- **Task item**: Copy the lines below exactly, from the first line through the line containing "89: (163, 574)", including both ends, and leave the pictures out.

Pixel coordinate tracking data
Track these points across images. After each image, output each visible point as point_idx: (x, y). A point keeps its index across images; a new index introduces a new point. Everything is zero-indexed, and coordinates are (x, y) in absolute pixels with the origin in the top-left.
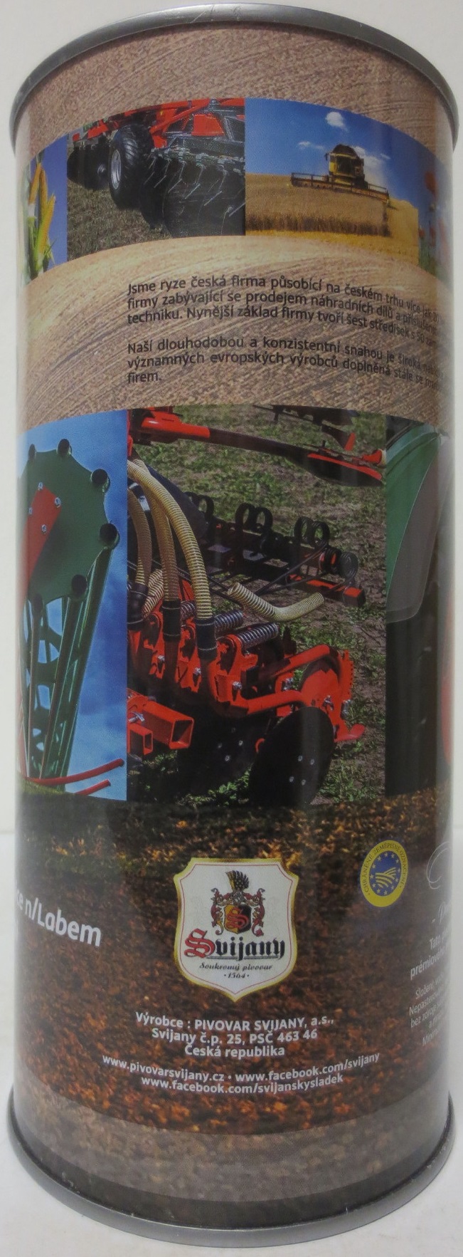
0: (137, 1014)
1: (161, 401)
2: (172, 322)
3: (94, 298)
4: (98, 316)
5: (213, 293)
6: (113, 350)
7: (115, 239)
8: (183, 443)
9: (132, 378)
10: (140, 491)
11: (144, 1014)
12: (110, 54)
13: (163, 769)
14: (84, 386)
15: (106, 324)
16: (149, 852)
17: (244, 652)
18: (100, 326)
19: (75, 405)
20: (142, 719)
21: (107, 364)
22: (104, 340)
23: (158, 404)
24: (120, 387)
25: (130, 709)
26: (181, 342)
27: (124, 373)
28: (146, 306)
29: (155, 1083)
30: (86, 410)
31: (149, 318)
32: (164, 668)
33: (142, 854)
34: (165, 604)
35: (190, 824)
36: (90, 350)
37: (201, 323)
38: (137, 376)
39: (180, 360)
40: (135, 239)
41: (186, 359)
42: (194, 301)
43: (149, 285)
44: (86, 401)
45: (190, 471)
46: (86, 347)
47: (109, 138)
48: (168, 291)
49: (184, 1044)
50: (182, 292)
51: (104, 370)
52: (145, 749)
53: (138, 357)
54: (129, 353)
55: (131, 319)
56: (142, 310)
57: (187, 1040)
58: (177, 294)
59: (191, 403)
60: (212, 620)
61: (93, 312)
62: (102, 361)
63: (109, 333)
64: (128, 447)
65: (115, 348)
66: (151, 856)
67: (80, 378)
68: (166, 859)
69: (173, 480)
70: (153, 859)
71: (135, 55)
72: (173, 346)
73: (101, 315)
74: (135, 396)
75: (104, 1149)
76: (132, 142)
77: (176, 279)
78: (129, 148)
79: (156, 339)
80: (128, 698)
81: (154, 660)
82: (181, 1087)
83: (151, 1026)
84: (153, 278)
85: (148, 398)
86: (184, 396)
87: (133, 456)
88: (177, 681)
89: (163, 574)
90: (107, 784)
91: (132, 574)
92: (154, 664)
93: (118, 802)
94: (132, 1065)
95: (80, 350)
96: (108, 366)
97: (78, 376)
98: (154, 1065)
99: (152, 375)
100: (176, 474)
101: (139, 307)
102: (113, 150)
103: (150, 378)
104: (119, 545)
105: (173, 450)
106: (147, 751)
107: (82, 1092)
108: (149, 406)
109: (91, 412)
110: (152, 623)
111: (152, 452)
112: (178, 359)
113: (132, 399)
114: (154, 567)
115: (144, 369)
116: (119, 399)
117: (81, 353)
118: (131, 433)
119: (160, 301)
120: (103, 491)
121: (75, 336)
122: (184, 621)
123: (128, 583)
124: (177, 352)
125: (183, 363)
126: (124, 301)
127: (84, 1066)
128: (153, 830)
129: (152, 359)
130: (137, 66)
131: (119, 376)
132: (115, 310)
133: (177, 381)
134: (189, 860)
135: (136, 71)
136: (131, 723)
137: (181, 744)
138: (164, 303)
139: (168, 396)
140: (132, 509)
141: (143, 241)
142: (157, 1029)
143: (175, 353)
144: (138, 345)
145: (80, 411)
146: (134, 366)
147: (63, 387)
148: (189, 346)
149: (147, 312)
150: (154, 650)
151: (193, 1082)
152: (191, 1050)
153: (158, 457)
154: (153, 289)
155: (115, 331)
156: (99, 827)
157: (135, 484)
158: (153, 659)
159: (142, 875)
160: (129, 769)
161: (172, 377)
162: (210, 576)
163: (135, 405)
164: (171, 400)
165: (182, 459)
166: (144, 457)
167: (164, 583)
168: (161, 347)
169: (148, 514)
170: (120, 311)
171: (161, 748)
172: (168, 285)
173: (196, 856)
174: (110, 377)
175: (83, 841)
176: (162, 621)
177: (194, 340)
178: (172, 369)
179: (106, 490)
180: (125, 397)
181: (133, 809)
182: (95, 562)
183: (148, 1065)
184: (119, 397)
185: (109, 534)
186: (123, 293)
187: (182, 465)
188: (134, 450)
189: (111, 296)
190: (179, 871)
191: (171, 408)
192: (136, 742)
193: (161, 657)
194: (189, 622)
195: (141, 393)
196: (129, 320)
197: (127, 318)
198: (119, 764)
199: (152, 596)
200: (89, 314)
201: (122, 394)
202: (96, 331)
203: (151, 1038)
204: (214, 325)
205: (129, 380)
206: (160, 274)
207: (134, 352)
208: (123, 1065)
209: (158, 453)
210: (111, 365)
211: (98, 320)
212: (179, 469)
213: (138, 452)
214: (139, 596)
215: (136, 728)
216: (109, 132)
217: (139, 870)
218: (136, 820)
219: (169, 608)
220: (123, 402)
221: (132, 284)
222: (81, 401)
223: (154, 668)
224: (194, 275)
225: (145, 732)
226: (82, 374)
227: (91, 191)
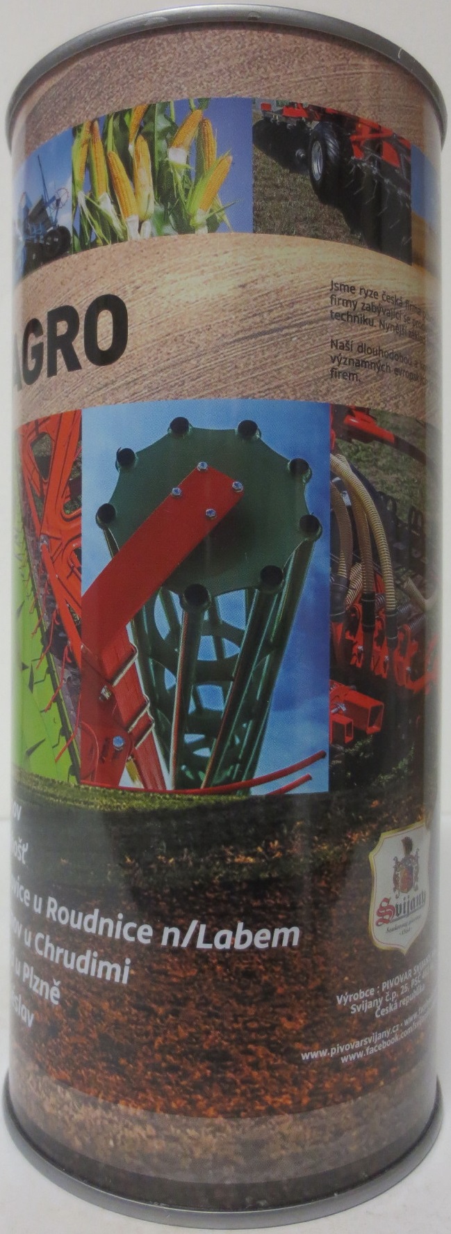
0: (338, 997)
1: (361, 402)
2: (368, 329)
3: (292, 281)
4: (297, 302)
5: (396, 311)
6: (314, 341)
7: (316, 230)
8: (377, 445)
9: (334, 373)
10: (343, 486)
11: (344, 995)
12: (310, 43)
13: (362, 754)
14: (279, 369)
15: (306, 313)
16: (350, 837)
17: (412, 640)
18: (299, 312)
19: (266, 387)
20: (344, 709)
21: (308, 353)
22: (303, 328)
23: (358, 404)
24: (322, 380)
25: (332, 700)
26: (375, 350)
27: (326, 367)
28: (347, 306)
29: (353, 1057)
30: (282, 395)
31: (350, 319)
32: (362, 658)
33: (343, 840)
34: (364, 596)
35: (381, 802)
36: (287, 334)
37: (388, 335)
38: (339, 372)
39: (375, 367)
40: (336, 238)
41: (378, 366)
42: (384, 314)
43: (350, 286)
44: (281, 386)
45: (382, 472)
46: (281, 329)
47: (308, 125)
48: (365, 298)
49: (375, 1009)
50: (376, 302)
51: (304, 358)
52: (346, 737)
53: (340, 354)
54: (332, 347)
55: (334, 315)
56: (344, 309)
57: (377, 1004)
58: (372, 303)
59: (382, 408)
60: (395, 611)
61: (291, 296)
62: (303, 349)
63: (311, 323)
64: (331, 440)
65: (317, 339)
66: (351, 840)
67: (274, 360)
68: (363, 840)
69: (370, 479)
70: (353, 842)
71: (336, 57)
72: (369, 351)
73: (299, 302)
74: (338, 392)
75: (303, 1147)
76: (334, 141)
77: (371, 289)
78: (331, 145)
79: (356, 340)
80: (330, 690)
81: (354, 651)
82: (373, 1050)
83: (349, 1004)
84: (353, 281)
85: (349, 396)
86: (378, 401)
87: (336, 451)
88: (372, 669)
89: (362, 567)
90: (308, 778)
91: (334, 566)
92: (355, 654)
93: (319, 795)
94: (332, 1049)
95: (272, 331)
96: (309, 356)
97: (269, 357)
98: (352, 1040)
99: (353, 375)
100: (372, 474)
101: (341, 306)
102: (314, 141)
103: (351, 378)
104: (322, 536)
105: (370, 450)
106: (348, 739)
107: (275, 1102)
108: (350, 404)
109: (288, 398)
110: (353, 615)
111: (353, 449)
112: (373, 365)
113: (335, 394)
114: (355, 561)
115: (346, 368)
116: (321, 391)
117: (275, 334)
118: (333, 427)
119: (359, 306)
120: (304, 481)
121: (265, 315)
122: (378, 613)
123: (331, 575)
124: (372, 358)
125: (377, 370)
126: (327, 294)
127: (277, 1074)
128: (353, 814)
129: (353, 360)
130: (338, 68)
131: (321, 368)
132: (317, 301)
133: (372, 385)
134: (379, 836)
135: (337, 72)
136: (333, 714)
137: (375, 728)
138: (363, 309)
139: (366, 398)
140: (335, 504)
141: (344, 242)
142: (355, 1005)
143: (371, 359)
144: (341, 343)
145: (273, 394)
146: (336, 362)
147: (246, 365)
148: (381, 355)
149: (348, 312)
150: (355, 641)
151: (379, 1042)
152: (379, 1013)
153: (358, 455)
154: (353, 291)
155: (317, 322)
156: (298, 823)
157: (337, 479)
158: (354, 649)
159: (342, 861)
160: (331, 759)
161: (368, 381)
162: (395, 569)
163: (338, 400)
164: (368, 402)
165: (377, 460)
166: (346, 453)
167: (363, 576)
168: (360, 350)
169: (349, 508)
170: (322, 304)
171: (360, 735)
172: (366, 293)
173: (385, 831)
174: (312, 367)
175: (276, 843)
176: (361, 611)
177: (384, 350)
178: (369, 373)
179: (308, 480)
180: (328, 391)
181: (335, 799)
182: (294, 553)
183: (346, 1043)
184: (321, 389)
185: (311, 525)
186: (325, 287)
187: (375, 465)
188: (336, 444)
189: (313, 286)
190: (372, 848)
191: (368, 409)
192: (337, 733)
193: (360, 648)
194: (381, 613)
195: (343, 390)
196: (332, 316)
197: (329, 313)
198: (322, 755)
199: (353, 589)
200: (285, 297)
201: (324, 387)
202: (295, 316)
203: (350, 1015)
204: (396, 341)
205: (332, 375)
206: (359, 280)
207: (337, 348)
208: (324, 1053)
209: (358, 451)
210: (313, 355)
211: (297, 306)
212: (374, 469)
213: (341, 447)
214: (341, 589)
215: (339, 719)
216: (310, 120)
217: (341, 856)
218: (338, 809)
219: (369, 600)
220: (326, 395)
221: (335, 281)
222: (275, 384)
223: (355, 658)
224: (384, 290)
225: (345, 721)
226: (276, 357)
227: (287, 171)
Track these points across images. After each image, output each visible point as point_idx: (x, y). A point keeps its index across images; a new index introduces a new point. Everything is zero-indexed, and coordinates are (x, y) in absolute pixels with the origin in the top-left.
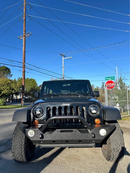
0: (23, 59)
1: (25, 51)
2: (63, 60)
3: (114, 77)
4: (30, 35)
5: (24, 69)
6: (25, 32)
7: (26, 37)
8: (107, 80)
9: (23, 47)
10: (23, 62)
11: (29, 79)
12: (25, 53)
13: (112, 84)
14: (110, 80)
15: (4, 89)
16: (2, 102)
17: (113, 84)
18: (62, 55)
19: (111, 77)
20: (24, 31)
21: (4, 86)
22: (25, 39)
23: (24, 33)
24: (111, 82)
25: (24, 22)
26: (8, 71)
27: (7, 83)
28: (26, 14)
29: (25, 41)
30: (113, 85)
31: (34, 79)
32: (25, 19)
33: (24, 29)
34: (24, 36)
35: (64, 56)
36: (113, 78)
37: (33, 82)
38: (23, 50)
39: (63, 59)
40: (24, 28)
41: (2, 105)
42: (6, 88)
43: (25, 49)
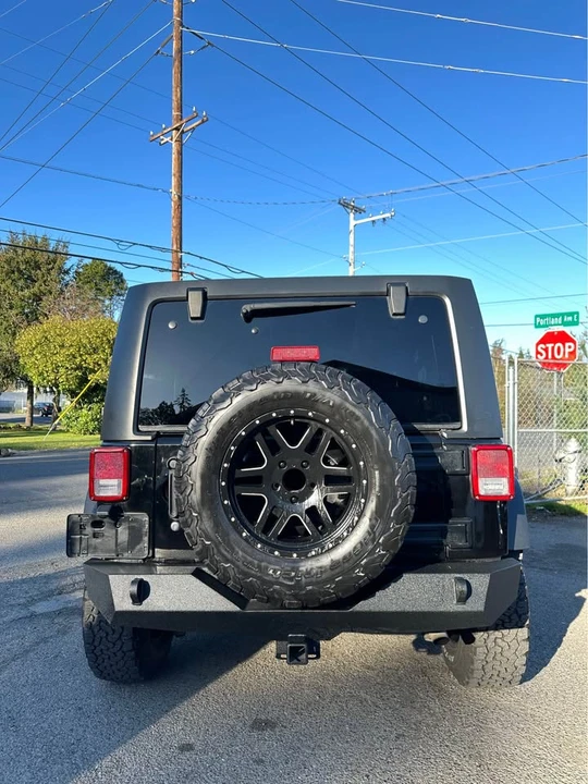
0: (173, 233)
1: (180, 198)
2: (351, 228)
3: (577, 313)
4: (203, 122)
5: (178, 277)
6: (180, 109)
7: (182, 132)
8: (543, 326)
9: (174, 181)
10: (175, 248)
12: (180, 207)
13: (567, 344)
14: (556, 329)
15: (99, 365)
16: (93, 420)
17: (570, 347)
18: (345, 205)
19: (563, 315)
20: (175, 104)
21: (95, 350)
22: (180, 141)
23: (175, 113)
24: (563, 338)
25: (177, 63)
26: (117, 284)
27: (109, 341)
28: (181, 25)
29: (180, 153)
30: (567, 350)
32: (180, 51)
33: (174, 98)
34: (177, 129)
35: (358, 211)
36: (570, 318)
38: (174, 191)
39: (353, 223)
40: (174, 94)
41: (91, 428)
42: (106, 361)
43: (180, 186)
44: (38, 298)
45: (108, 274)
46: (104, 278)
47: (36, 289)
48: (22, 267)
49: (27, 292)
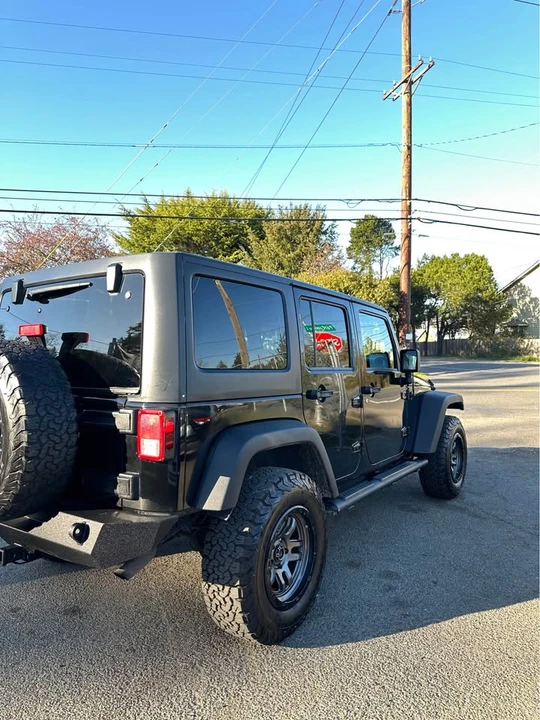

- **Result of this exercise**:
Track these points across images. After each image, output each visible point as point_idx: (x, y). A point keeps its index across images; a new index introduces a new point. Everything is zero-indexed, and coordinates are (x, y) in absolute pixels with the origin in the top-left.
0: (137, 1014)
1: (161, 401)
2: (172, 322)
3: (94, 298)
4: (98, 316)
5: (213, 293)
6: (113, 350)
7: (115, 239)
8: (183, 443)
9: (132, 378)
10: (140, 491)
11: (144, 1014)
12: (110, 54)
13: (163, 769)
14: (84, 386)
15: (106, 324)
16: (149, 852)
17: (244, 652)
18: (100, 326)
19: (75, 405)
20: (142, 719)
21: (107, 364)
22: (104, 340)
23: (158, 404)
24: (120, 387)
25: (130, 709)
26: (181, 342)
27: (124, 373)
28: (146, 306)
29: (155, 1083)
30: (86, 410)
31: (149, 318)
32: (164, 668)
33: (142, 854)
34: (165, 604)
35: (190, 824)
36: (90, 350)
37: (201, 323)
38: (137, 376)
39: (180, 360)
40: (135, 239)
41: (186, 359)
42: (194, 301)
43: (149, 285)
44: (86, 401)
45: (190, 471)
46: (86, 347)
47: (109, 138)
48: (168, 291)
49: (184, 1044)
50: (182, 292)
51: (104, 370)
52: (145, 749)
53: (138, 357)
54: (129, 353)
55: (131, 319)
56: (142, 310)
57: (187, 1040)
58: (177, 294)
59: (191, 403)
60: (212, 620)
61: (93, 312)
62: (102, 361)
63: (109, 333)
64: (128, 447)
65: (115, 348)
66: (151, 856)
67: (80, 378)
68: (166, 859)
69: (173, 480)
70: (153, 859)
71: (135, 55)
72: (173, 346)
73: (101, 315)
74: (135, 396)
75: (104, 1149)
76: (132, 142)
77: (176, 279)
78: (129, 148)
79: (156, 339)
80: (128, 698)
81: (154, 660)
82: (181, 1087)
83: (151, 1026)
84: (153, 278)
85: (148, 398)
86: (184, 396)
87: (133, 456)
88: (177, 681)
89: (163, 574)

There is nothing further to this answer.